Apple’s dangerously close to opening 200 stores — it exited the quarter with 12 new stores, to total 197. The average revenue per store was $6.6 million, up $1 million per store for the same quarter a year ago. Stores sold 473,000 Macs, half of which went to first-time Mac owners — an average that’s stayed the same ever since Apple opened its first retail locations.
Apple anticipated that it will open forty more stores in the coming year, including new stores in New York, Boston and, for the first time, China.
For its December quarter, Apple is targeting revenue of $9.2 billion with gross margin at 31 percent. The company is guiding gross margin down sequentially because of the full-quarter impact of product transitions and pricing, lower anticipated sales of its iLife and iWork software suites, seasonally higher component costs, and a higher mix of indirect sales.
“We’re extremely proud of our record-breaking fiscal results for FY 07,” said Oppenheimer. Apple has generated more than $24 billion in revenue and $3.5 billion in net income, selling 7 million Macs and 52 million iPods. The company has sold more than 1 million iPhones in 74 days, and Apple retail stores have seen more than 100 million visitors and $4.1 billion in revenue.
Oppenheimer explained that Apple recognizes revenue from handset sales over a 24-month period (the duration of the contract with AT&T). That includes the amortization of handsets, accessory sales and payments from AT&T, and it totaled $118 million for this quarter.
Apple COO Tim Cook revealed that the company’s strategic efforts with big box retailer Best Buy continue: The company’s products are now in 230 stores, and Apple anticipates 270 Best Buys to be selling Apple products by the end of the calendar year.
Cook characterized Apple as “thrilled” with its performance in the European market, after an analyst asked about European segment growth. He believes that Apple’s introduction of new iPods and iMacs was enough to compensate for a typical seasonal lull Apple season in that market in late summer.
Oppenheimer said that the holiday quarter — the quarter Apple is presently operating in — is typically the strongest for iPods, and Apple is shipping “the best iPods we’ve ever made” this quarter.
Cook dodged a question on whether the iPod saw any “cannibalization” of its marketshare by the iPhone prior to the release of the iPod touch.

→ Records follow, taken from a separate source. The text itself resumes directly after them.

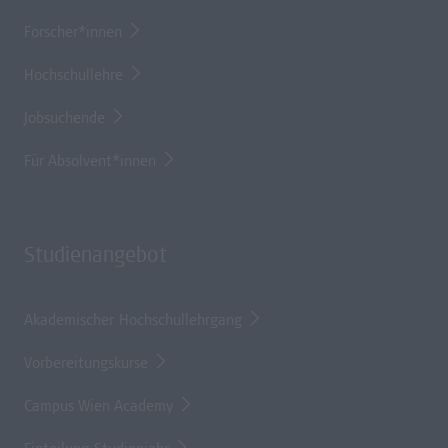
Forscher*innen
Hochschullehre
Jobsuchende
Für Absolvent*innen
Studienangebot
Akademischer Hochschullehrgang
Vorbereitungskurse
Campus Wien Academy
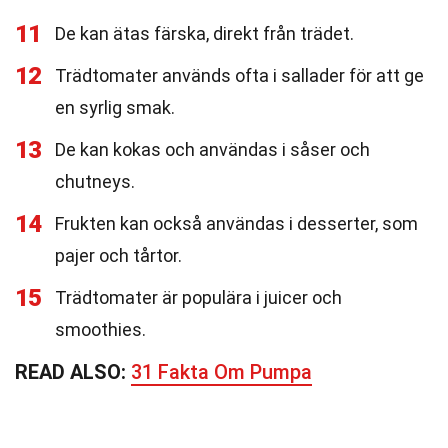
11
De kan ätas färska, direkt från trädet.
12
Trädtomater används ofta i sallader för att ge
en syrlig smak.
13
De kan kokas och användas i såser och
chutneys.
14
Frukten kan också användas i desserter, som
pajer och tårtor.
15
Trädtomater är populära i juicer och
smoothies.
READ ALSO:
31 Fakta Om Pumpa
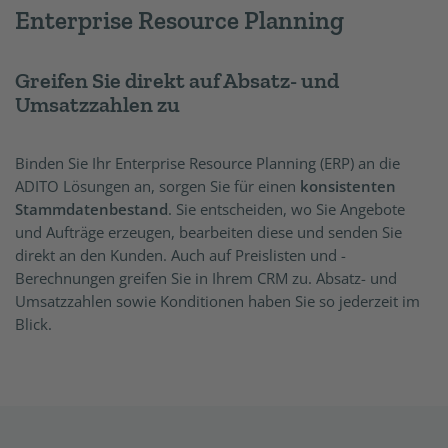
Enterprise Resource Planning
Greifen Sie direkt auf Absatz- und
Umsatzzahlen zu
Binden Sie Ihr Enterprise Resource Planning (ERP) an die
ADITO Lösungen an, sorgen Sie für einen
konsistenten
Stammdatenbestand
. Sie entscheiden, wo Sie Angebote
und Aufträge erzeugen, bearbeiten diese und senden Sie
direkt an den Kunden. Auch auf Preislisten und -
Berechnungen greifen Sie in Ihrem CRM zu. Absatz- und
Umsatzzahlen sowie Konditionen haben Sie so jederzeit im
Blick.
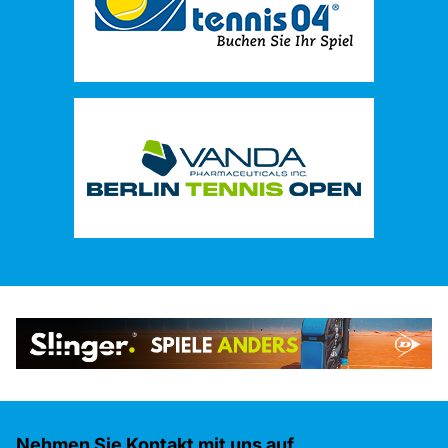
Nehmen Sie Kontakt mit uns auf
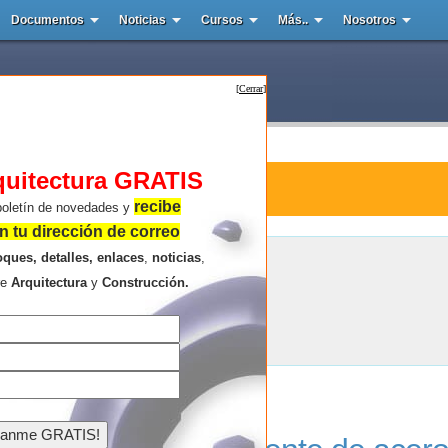
Documentos
Noticias
Cursos
Más..
Nosotros
[
Cerrar
]
quitectura GRATIS
tura : Plymovent
recibe
boletín de novedades y
 tu dirección de correo
oques, detalles, enlaces
,
noticias
,
Plymovent
re
Arquitectura
y
Construcción.
Resultados de la búsqueda .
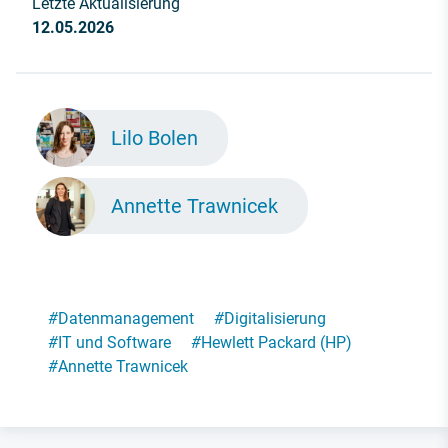
Letzte Aktualisierung
12.05.2026
Lilo Bolen
Annette Trawnicek
#
Datenmanagement
#
Digitalisierung
#
IT und Software
#
Hewlett Packard (HP)
#
Annette Trawnicek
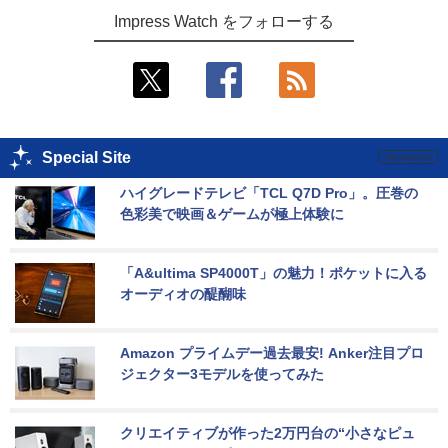
Impress Watch をフォローする
Special Site
ハイグレードテレビ「TCL Q7D Pro」。圧巻の
色彩美で映画＆ゲームが極上体験に
「A&ultima SP4000T」の魅力！ポケットに入る
オーディオの醍醐味
Amazon プライムデー過去最安! Anker注目プロ
ジェクター3モデルを使ってみた
クリエイティブが作った2万円台の“小さなピュ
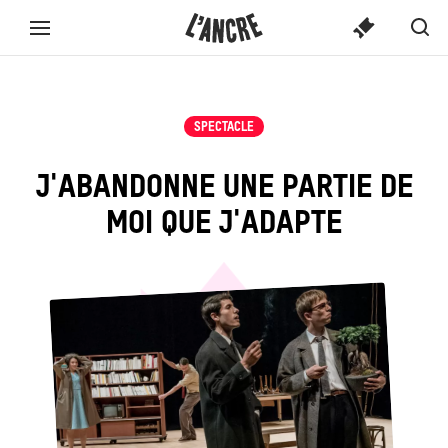
SPECTACLE
L’ANCRE
CONTENU
Spect
Aff
Menu
TICKETS
OU
ou
la
complet
activi
ACTIVITÉ...
rec
SPECTACLE
J'ABANDONNE UNE PARTIE DE
MOI QUE J'ADAPTE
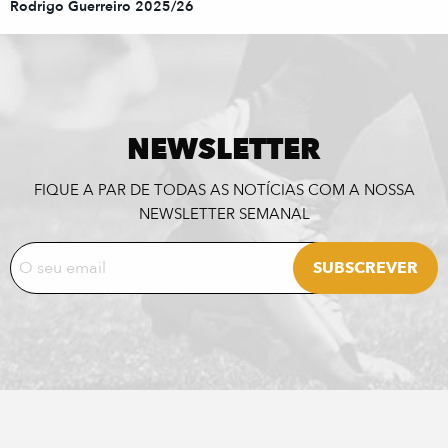
Rodrigo Guerreiro 2025/26
NEWSLETTER
FIQUE A PAR DE TODAS AS NOTÍCIAS COM A NOSSA
NEWSLETTER SEMANAL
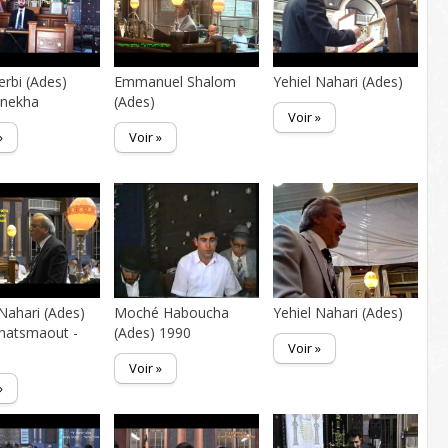
erbi (Ades)
Emmanuel Shalom
Yehiel Nahari (Ades)
nekha
(Ades)
Voir »
»
Voir »
 Nahari (Ades)
Moché Haboucha
Yehiel Nahari (Ades)
hatsmaout -
(Ades) 1990
Voir »
Voir »
»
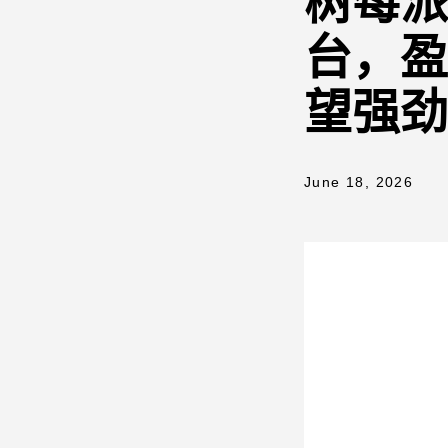
树莓派
台，盈
望强劲
June 18, 2026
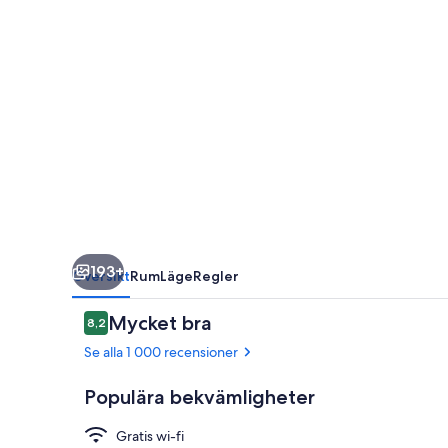
193+
Översikt
Rum
Läge
Regler
Recensioner
Mycket bra
8,2
8,2 av 10,
Se alla 1 000 recensioner
Populära bekvämligheter
Gratis wi-fi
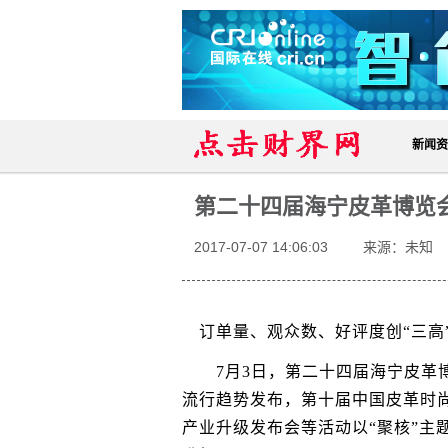
新闻资
第二十四届海宁皮革博览
2017-07-07 14:06:03
来源：未知
订单量、观众数、好评度创“三高
7月3日，第二十四届海宁皮革博览会
流行趋势发布，第十届中国皮革时尚
产业升级发布会等活动以“聚核”主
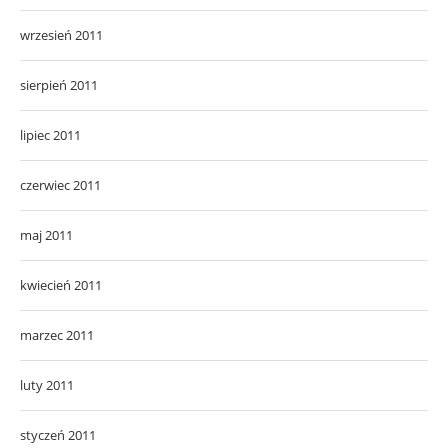
wrzesień 2011
sierpień 2011
lipiec 2011
czerwiec 2011
maj 2011
kwiecień 2011
marzec 2011
luty 2011
styczeń 2011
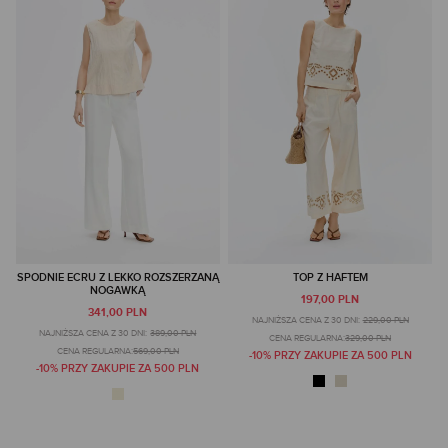
SPODNIE ECRU Z LEKKO ROZSZERZANĄ
TOP Z HAFTEM
NOGAWKĄ
197,00 PLN
341,00 PLN
NAJNIŻSZA CENA Z 30 DNI:
229,00 PLN
NAJNIŻSZA CENA Z 30 DNI:
389,00 PLN
CENA REGULARNA:
329,00 PLN
CENA REGULARNA:
569,00 PLN
-10% PRZY ZAKUPIE ZA 500 PLN
-10% PRZY ZAKUPIE ZA 500 PLN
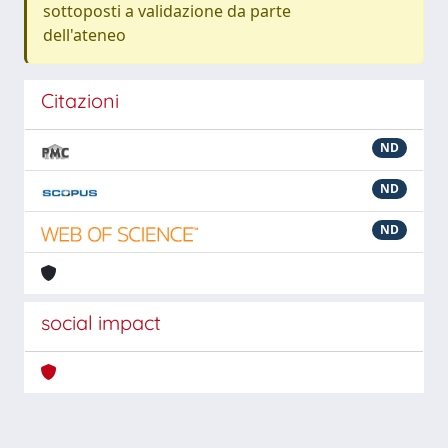
sottoposti a validazione da parte
dell'ateneo
Citazioni
ND
ND
ND
social impact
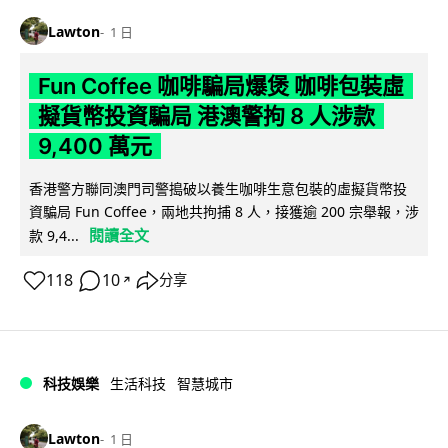
Lawton
1 日
Fun Coffee 咖啡騙局爆煲 咖啡包裝虛
擬貨幣投資騙局 港澳警拘 8 人涉款
9,400 萬元
香港警方聯同澳門司警搗破以養生咖啡生意包裝的虛擬貨幣投
資騙局 Fun Coffee，兩地共拘捕 8 人，接獲逾 200 宗舉報，涉
閱讀全文
款 9,4...
118
10
分享
↗
科技娛樂
生活科技
智慧城市
Lawton
1 日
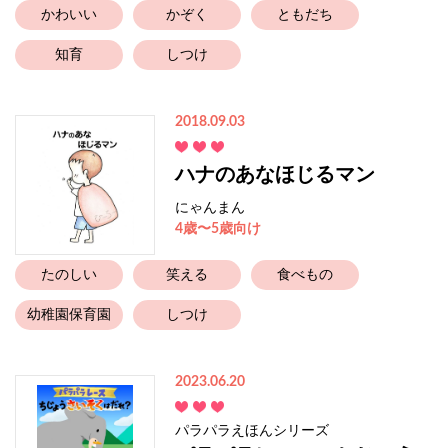
かわいい
かぞく
ともだち
知育
しつけ
2018.09.03
ハナのあなほじるマン
にゃんまん
4歳〜5歳向け
たのしい
笑える
食べもの
幼稚園保育園
しつけ
2023.06.20
パラパラえほんシリーズ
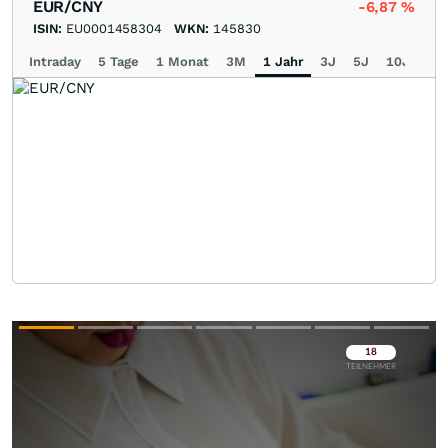
EUR/CNY
-6,87
%
ISIN:
EU0001458304
WKN:
145830
Intraday
5 Tage
1 Monat
3M
1 Jahr
3J
5J
10J
Ma
Überspringen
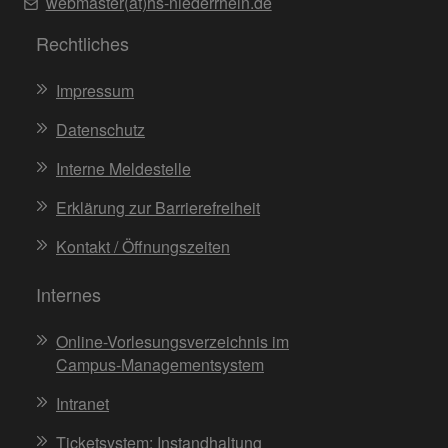
webmaster(at)hs-niederrhein.de
Rechtliches
Impressum
Datenschutz
Interne Meldestelle
Erklärung zur Barrierefreiheit
Kontakt / Öffnungszeiten
Internes
Online-Vorlesungsverzeichnis im
Campus-Managementsystem
Intranet
Ticketsystem: Instandhaltung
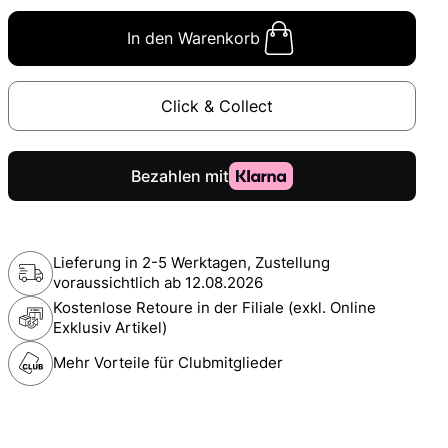
In den Warenkorb
Click & Collect
Lieferung in 2-5 Werktagen, Zustellung
voraussichtlich ab
12.08.2026
Kostenlose Retoure in der Filiale (exkl. Online
Exklusiv Artikel)
Mehr Vorteile für Clubmitglieder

There was no obvious cannibalization prior to the announcement of the new iPods, and Cook said Apple plans to offer more information on that point in January. He added that Apple has seen “incredible growth” in its video and audio business, driven by pro products like Final Cut Studio and Logic.
The “vast majority” of Macs shipped in the last four years can run Mac OS X v10.5 “Leopard,” according to Tim Cook — about 21 million all told. “When we announced Tiger [Mac OS X v10.4], there were 15 million units that were eligible to run Tiger, and we did $100 million of revenue on Tiger in the first quarter of launch.”